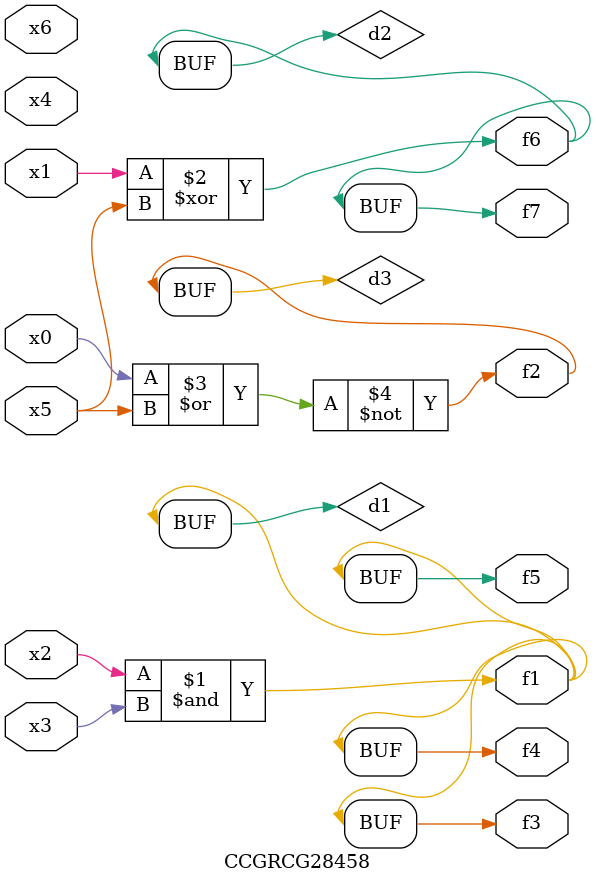
<source format=v>
module CCGRCG28458(
	input x0, x1, x2, x3, x4, x5, x6,
	output f1, f2, f3, f4, f5, f6, f7
);

	wire d1, d2, d3;

	and (d1, x2, x3);
	xor (d2, x1, x5);
	nor (d3, x0, x5);
	assign f1 = d1;
	assign f2 = d3;
	assign f3 = d1;
	assign f4 = d1;
	assign f5 = d1;
	assign f6 = d2;
	assign f7 = d2;
endmodule

</source>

TO DO – Each entry is to be returned as it stands, and each picture is to be left out.

TASK RESULT –
<source format=v>
module CCGRCG28458(
	input x0, x1, x2, x3, x4, x5, x6,
	output f1, f2, f3, f4, f5, f6, f7
);

	wire d1, d2, d3;

	and (d1, x2, x3);
	xor (d2, x1, x5);
	nor (d3, x0, x5);
	assign f1 = d1;
	assign f2 = d3;
	assign f3 = d1;
	assign f4 = d1;
	assign f5 = d1;
	assign f6 = d2;
	assign f7 = d2;
endmodule

</source>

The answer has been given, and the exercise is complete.